[Records for this task Boundary: Start]

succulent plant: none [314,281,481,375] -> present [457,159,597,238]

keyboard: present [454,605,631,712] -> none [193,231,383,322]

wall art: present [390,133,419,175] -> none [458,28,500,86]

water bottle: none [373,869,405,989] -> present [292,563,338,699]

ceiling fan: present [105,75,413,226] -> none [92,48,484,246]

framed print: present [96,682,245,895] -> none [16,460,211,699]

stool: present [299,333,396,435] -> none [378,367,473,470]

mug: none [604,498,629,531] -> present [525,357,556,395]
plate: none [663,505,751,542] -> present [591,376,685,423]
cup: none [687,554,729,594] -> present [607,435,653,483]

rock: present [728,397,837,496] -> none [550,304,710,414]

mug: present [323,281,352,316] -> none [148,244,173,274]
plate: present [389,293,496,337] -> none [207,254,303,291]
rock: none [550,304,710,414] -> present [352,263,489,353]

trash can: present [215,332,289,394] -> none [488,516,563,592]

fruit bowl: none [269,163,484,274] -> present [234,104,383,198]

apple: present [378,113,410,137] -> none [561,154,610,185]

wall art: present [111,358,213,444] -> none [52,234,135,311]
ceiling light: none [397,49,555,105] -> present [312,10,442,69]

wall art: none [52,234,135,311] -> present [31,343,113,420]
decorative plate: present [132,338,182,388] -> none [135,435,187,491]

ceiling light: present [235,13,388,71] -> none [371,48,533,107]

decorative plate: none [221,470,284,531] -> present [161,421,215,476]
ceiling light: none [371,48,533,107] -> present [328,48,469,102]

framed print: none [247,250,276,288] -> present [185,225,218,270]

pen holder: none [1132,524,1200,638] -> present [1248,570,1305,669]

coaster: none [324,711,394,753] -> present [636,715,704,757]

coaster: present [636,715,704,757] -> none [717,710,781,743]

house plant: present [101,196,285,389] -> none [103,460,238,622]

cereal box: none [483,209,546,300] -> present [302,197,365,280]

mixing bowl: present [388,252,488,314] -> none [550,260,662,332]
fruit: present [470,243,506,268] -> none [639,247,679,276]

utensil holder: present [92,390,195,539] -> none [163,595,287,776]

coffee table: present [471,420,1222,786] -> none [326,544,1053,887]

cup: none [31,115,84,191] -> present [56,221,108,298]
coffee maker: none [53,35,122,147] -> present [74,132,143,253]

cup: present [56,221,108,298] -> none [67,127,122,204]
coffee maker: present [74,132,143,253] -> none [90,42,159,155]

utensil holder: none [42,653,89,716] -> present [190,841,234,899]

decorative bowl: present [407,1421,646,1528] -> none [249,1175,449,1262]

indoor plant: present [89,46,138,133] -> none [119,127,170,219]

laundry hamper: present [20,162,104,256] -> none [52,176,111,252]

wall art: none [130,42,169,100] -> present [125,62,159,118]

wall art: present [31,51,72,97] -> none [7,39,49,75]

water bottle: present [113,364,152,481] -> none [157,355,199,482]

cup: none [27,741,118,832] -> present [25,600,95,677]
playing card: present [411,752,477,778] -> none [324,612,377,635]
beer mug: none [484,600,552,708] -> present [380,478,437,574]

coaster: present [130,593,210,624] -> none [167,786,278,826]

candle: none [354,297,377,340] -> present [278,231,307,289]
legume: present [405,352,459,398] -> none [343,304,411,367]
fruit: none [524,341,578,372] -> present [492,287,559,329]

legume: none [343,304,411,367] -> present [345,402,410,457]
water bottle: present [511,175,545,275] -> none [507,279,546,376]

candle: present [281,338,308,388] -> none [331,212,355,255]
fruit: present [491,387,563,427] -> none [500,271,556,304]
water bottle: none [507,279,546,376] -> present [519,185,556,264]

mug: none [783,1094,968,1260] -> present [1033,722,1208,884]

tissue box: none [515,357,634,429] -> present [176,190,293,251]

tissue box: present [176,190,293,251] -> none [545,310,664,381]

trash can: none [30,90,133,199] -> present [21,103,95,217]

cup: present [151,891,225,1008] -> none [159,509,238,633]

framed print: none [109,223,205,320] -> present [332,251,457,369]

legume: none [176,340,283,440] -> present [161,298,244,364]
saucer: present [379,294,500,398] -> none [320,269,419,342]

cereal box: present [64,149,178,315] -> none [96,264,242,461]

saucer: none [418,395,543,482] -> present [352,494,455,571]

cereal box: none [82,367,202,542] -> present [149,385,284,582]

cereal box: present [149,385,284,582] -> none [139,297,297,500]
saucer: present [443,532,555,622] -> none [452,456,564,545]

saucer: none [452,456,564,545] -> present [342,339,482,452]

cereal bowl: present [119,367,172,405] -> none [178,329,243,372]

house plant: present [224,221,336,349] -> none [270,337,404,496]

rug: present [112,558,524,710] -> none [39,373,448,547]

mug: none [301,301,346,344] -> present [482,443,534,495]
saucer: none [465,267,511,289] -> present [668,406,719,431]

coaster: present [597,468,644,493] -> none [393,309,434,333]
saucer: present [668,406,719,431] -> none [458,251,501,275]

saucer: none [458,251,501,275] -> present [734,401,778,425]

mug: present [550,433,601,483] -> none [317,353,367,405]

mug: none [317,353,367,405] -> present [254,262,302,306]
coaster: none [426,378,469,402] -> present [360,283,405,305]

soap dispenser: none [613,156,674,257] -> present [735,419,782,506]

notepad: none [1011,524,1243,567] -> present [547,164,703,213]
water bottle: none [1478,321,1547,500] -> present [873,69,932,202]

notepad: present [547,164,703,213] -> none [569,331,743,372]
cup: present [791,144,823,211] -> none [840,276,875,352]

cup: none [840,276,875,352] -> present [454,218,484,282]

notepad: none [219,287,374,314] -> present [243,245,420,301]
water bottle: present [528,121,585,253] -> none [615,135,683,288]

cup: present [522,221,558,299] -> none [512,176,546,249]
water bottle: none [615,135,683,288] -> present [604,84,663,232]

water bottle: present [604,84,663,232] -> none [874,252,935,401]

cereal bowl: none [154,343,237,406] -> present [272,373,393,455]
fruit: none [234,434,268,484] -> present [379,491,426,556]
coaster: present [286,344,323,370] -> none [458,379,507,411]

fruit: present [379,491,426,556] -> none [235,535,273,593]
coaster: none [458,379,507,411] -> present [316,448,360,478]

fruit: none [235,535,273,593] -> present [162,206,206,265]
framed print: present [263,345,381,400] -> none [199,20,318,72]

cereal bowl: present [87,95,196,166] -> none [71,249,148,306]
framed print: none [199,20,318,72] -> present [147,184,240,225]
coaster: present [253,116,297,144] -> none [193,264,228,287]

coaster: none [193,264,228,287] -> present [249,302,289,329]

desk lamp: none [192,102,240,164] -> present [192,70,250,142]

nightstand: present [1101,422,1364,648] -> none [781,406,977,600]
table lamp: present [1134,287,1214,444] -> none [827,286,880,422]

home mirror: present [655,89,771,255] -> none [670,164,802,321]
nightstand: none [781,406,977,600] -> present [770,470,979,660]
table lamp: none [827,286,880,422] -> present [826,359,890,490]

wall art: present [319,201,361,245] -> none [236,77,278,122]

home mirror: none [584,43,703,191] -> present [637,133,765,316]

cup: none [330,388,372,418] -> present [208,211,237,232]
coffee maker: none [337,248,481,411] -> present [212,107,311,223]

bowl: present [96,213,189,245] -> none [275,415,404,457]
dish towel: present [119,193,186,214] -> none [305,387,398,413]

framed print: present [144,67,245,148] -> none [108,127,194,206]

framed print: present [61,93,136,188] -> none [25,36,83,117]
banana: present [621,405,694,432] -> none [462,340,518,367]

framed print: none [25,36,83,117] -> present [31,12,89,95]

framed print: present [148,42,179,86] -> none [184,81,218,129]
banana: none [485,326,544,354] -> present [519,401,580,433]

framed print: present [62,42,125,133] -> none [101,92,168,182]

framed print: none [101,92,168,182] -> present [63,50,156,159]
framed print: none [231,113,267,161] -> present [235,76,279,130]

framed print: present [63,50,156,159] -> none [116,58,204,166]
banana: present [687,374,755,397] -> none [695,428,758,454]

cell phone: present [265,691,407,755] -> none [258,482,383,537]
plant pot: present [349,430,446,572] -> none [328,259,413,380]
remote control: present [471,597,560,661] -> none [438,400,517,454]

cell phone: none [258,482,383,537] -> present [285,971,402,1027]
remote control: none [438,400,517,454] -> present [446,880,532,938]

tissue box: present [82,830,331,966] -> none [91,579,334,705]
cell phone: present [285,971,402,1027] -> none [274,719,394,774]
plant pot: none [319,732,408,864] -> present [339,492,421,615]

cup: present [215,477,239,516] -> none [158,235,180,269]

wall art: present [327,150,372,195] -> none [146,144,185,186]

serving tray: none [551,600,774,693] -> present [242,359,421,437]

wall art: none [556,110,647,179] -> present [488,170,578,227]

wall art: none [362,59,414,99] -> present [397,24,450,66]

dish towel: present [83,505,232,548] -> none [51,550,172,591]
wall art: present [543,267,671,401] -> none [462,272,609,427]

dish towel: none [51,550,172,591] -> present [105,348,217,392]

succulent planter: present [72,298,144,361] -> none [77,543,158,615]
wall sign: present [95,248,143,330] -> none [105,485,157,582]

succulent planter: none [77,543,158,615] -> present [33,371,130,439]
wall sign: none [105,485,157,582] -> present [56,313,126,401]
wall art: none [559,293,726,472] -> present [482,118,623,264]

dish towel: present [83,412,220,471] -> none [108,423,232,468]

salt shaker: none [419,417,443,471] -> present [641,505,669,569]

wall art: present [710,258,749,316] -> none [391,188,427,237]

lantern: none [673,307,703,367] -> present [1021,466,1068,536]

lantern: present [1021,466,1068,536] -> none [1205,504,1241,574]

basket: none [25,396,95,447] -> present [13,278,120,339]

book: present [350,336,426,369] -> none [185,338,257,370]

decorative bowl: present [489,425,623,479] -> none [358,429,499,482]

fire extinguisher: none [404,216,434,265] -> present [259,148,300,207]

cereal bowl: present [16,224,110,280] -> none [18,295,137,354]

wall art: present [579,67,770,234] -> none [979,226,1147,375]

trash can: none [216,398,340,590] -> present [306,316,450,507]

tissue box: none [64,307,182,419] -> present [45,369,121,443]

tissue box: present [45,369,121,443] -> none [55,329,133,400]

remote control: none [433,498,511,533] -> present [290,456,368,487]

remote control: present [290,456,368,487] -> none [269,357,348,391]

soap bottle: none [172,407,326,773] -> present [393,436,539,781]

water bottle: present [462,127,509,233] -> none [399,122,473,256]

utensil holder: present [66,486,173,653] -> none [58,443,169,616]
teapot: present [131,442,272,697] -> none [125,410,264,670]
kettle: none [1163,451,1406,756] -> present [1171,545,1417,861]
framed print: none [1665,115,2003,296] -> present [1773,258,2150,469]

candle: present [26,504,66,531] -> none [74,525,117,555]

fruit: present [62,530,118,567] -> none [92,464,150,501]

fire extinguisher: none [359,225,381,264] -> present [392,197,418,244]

[Records for this task Boundary: End]

== Task instructions ==
Only one stretch of the data above is needed. Restate it word for word, from the line containing "framed print: present [61,93,136,188]" through the line containing "banana: none [485,326,544,354]", both ends included.

== Task result ==
framed print: present [61,93,136,188] -> none [25,36,83,117]
banana: present [621,405,694,432] -> none [462,340,518,367]

framed print: none [25,36,83,117] -> present [31,12,89,95]

framed print: present [148,42,179,86] -> none [184,81,218,129]
banana: none [485,326,544,354] -> present [519,401,580,433]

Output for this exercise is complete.